The Sampling Frame: This is a list of every sampling unit in the population. Imagine it as a giant register or a phone book of everyone you could possibly pick.

Did you know? Sometimes you can't have a sampling frame. For example, if you want to study the fish in the ocean, you can't exactly get a list of every single fish! In those cases, some sampling methods won't work.

Quick Review: Key Terms

Population: The whole group.
Sampling Unit: An individual item in the group.
Sampling Frame: The master list of units.

2. Simple Random Sampling (SRS)

This is the "gold standard" of sampling. In Simple Random Sampling, every single member of the population has an equal chance of being selected.

How to do it:
1. Assign a unique number to every item in your sampling frame.
2. Use a random number generator (like on your calculator) or a table of random numbers to pick your sample.

Analogy: Imagine putting everyone's name into a giant hat, shaking it well, and pulling names out while blindfolded.

Pros:
• It is unbiased because everyone has the same chance.
• It is easy to do if the population is small.

Cons:
• You must have a full sampling frame (a list).
• It can be expensive and time-consuming if the population is spread out over a large area.

3. Systematic Sampling

If you want to be organized and quick, Systematic Sampling is your friend. Instead of picking random numbers for every person, you pick every \( k \)-th person.

The Process:
1. Calculate the interval \( k \): \( k = \frac{\text{Population Size (N)}}{\text{Sample Size (n)}} \).
2. Pick a random starting point between 1 and \( k \).
3. Select every \( k \)-th person after that.

Example: You have 100 students and want a sample of 20. \( k = 100 / 20 = 5 \). Pick a random number between 1 and 5 (let's say 3). You then pick student 3, 8, 13, 18, and so on.

Pros:
• Very simple and quick to execute.
• The sample is spread evenly across the list.

Cons:
• If the list has a hidden pattern (periodicity) that matches your interval \( k \), the sample will be biased. Don't worry, this is rare in exam questions, but good to know!

4. Stratified Sampling

Sometimes, your population has distinct groups, like different age groups or genders. To make sure your sample reflects these groups accurately, we use Stratified Sampling.

The Strategy:
1. Divide the population into groups called strata (e.g., Year 11, Year 12, Year 13).
2. Calculate how many people to take from each group using this formula:
\( \text{Number in sample} = \frac{\text{Number in stratum}}{\text{Number in population}} \times \text{Total sample size} \)
3. Use Simple Random Sampling within each group to pick the actual people.

Pros:
• It is the most representative method because it ensures all groups are included in the right proportions.

Cons:
• You need to know the exact sizes of the strata beforehand.
• The population must be clearly divisible into groups (you can't be in two groups at once!).

5. Quota Sampling

This is a bit different. It is non-random. This is often used by market researchers on the street.

How it works:
An interviewer is told to find, for example, 20 men and 20 women. They go out and talk to people until they have filled their "quota." If a person refuses to talk, they just move to the next person.
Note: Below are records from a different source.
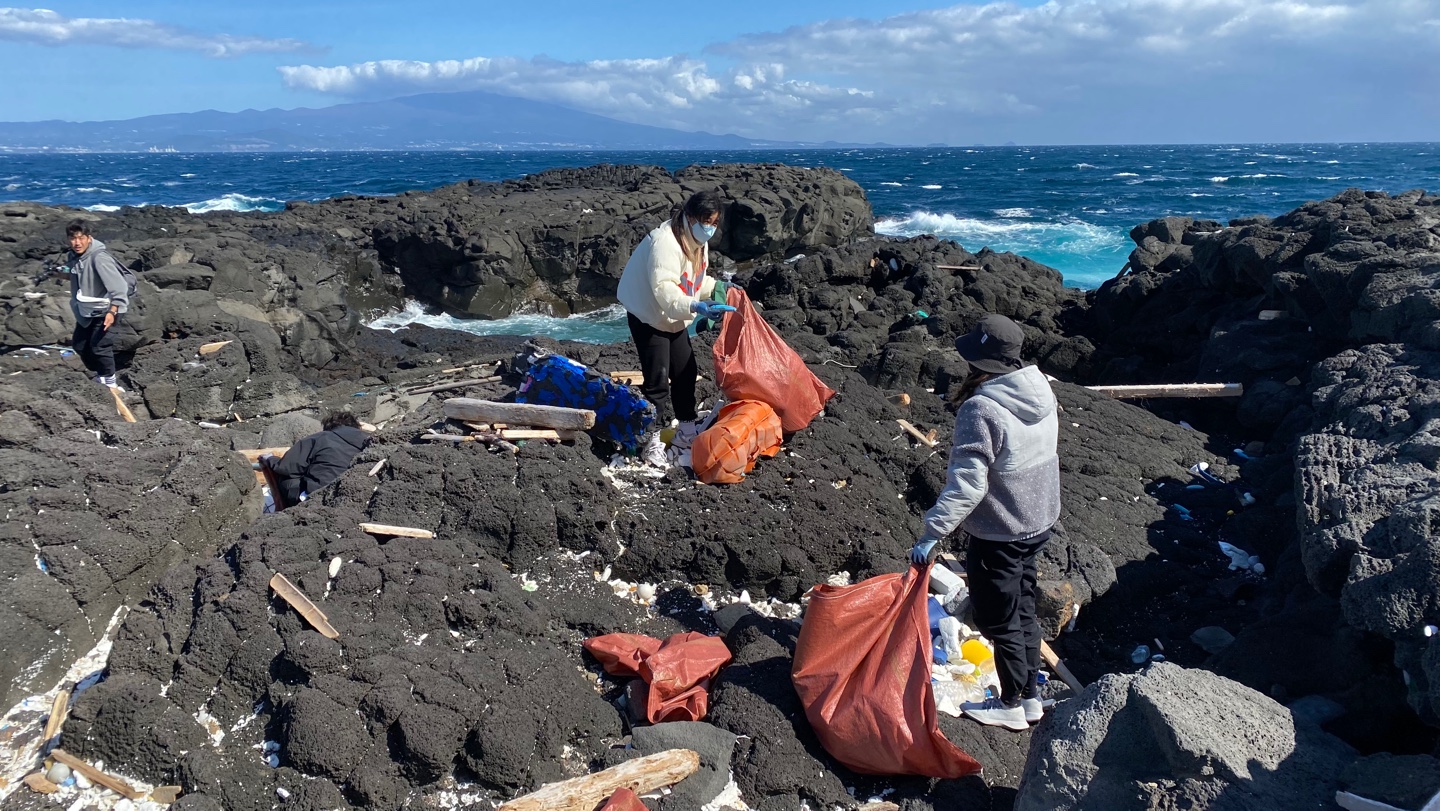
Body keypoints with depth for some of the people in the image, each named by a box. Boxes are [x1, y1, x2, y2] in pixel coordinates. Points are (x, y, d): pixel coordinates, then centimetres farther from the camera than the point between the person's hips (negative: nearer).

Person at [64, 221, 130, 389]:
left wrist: (112, 311, -32)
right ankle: (98, 375, 34)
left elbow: (119, 286, -30)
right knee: (78, 344, 16)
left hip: (106, 309, -9)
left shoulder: (99, 258, -26)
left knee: (99, 346, -13)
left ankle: (109, 382, 5)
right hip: (87, 309, 9)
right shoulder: (74, 256, -1)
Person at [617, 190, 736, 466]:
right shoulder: (665, 241, -29)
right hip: (648, 316, -9)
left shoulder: (698, 241, 2)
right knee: (657, 380, -11)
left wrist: (717, 287, 1)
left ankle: (686, 432, 26)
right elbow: (664, 289, -38)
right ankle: (654, 442, -3)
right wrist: (695, 306, -51)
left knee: (685, 372, 12)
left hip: (674, 318, 9)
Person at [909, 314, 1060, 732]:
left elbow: (967, 484, -31)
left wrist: (932, 534, -28)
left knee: (999, 620, 11)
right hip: (1038, 523, 8)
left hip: (998, 533, -8)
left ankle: (1011, 704, 27)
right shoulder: (1041, 391, -3)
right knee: (1022, 610, 23)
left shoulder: (981, 409, -28)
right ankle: (1030, 696, 37)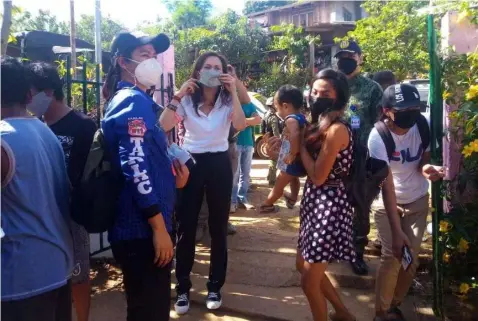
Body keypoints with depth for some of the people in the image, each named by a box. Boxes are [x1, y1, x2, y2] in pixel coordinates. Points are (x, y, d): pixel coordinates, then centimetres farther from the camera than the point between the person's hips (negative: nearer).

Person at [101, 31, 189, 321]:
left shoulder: (129, 99, 17)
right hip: (144, 229, -10)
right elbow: (135, 167, -24)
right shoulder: (135, 101, -14)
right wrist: (160, 227, -21)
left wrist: (173, 173, 5)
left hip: (140, 227, 10)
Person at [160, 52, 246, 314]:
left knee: (218, 227, 8)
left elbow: (240, 125, -20)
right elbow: (163, 127, -15)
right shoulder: (187, 101, -3)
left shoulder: (227, 101, -1)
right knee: (186, 227, 4)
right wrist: (177, 96, -21)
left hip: (219, 164, 1)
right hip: (191, 163, 0)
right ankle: (182, 288, 20)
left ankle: (215, 286, 24)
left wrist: (233, 91, -22)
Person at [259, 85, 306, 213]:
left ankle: (267, 205, 27)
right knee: (294, 178, 35)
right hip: (300, 161, 8)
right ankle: (292, 199, 50)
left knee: (278, 185, 11)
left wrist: (293, 154, -34)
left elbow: (295, 135, -43)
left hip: (292, 162, -8)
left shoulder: (291, 119, -23)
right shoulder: (301, 117, 4)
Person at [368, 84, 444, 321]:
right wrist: (396, 230, -34)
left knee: (412, 259, 4)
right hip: (387, 203, -3)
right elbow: (387, 184, -30)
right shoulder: (378, 137, -28)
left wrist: (426, 167, -28)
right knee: (392, 258, -9)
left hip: (418, 201, 4)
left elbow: (424, 156, -1)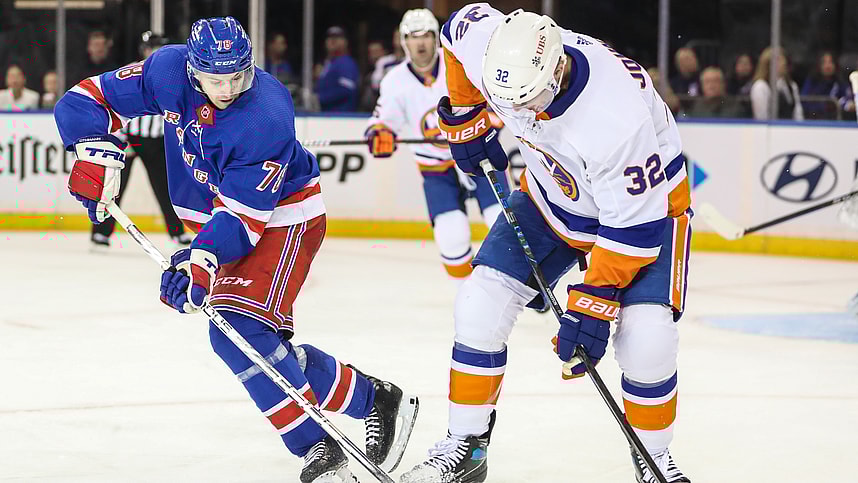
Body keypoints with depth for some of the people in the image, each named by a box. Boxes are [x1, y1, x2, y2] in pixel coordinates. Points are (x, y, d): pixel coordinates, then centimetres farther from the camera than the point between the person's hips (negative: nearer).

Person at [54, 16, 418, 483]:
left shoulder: (267, 119, -32)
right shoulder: (168, 70, -17)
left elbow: (243, 214, -32)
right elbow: (89, 99, -8)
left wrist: (201, 260, -46)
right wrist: (95, 154, -24)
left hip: (282, 217, -7)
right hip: (214, 213, 7)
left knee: (238, 330, -22)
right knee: (260, 348, 3)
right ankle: (370, 400, 13)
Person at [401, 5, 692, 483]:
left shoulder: (618, 118, -42)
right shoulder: (497, 49, -27)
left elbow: (633, 228, -33)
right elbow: (462, 23, 0)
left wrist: (592, 305, -33)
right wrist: (466, 119, 3)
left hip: (647, 199, -5)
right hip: (553, 191, 5)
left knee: (647, 338, -21)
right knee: (480, 307, -7)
Analogy: It’s like a bouncer at a club who is told to let in exactly 50 people wearing blue shirts and 50 people wearing red shirts.

Pros:
• No sampling frame is needed (great if you don't have a list!).
• It is very cheap and fast.

Cons:
Selection bias: The interviewer might only pick people who look friendly or easy to talk to.
• You can't calculate the "standard error" or use most statistical tests properly because it's not random.

Summary of Sampling Methods

Key Takeaway Table:

Simple Random: Equal chance for all. Needs a list.
Systematic: Every \( k \)-th person. Quick and easy.
Stratified: Proportional groups. Most representative.
Quota: Non-random. No list needed. Fast but biased.

Common Mistakes to Avoid

1. Confusing Stratified and Quota: Remember, Stratified uses random selection after grouping, while Quota relies on the interviewer's choice.

2. Forgetting the Formula for \( k \): Always divide the Total Population by the Sample Size, not the other way around!

3. Sampling Frame vs. Population: In the exam, if they ask for a disadvantage of SRS, always check if a list of the population actually exists. If there's no list, SRS is impossible!

Keep going! You’ve just mastered the foundations of S3 Sampling. These methods are the building blocks for the rest of the unit. Take a deep breath—you’ve got this!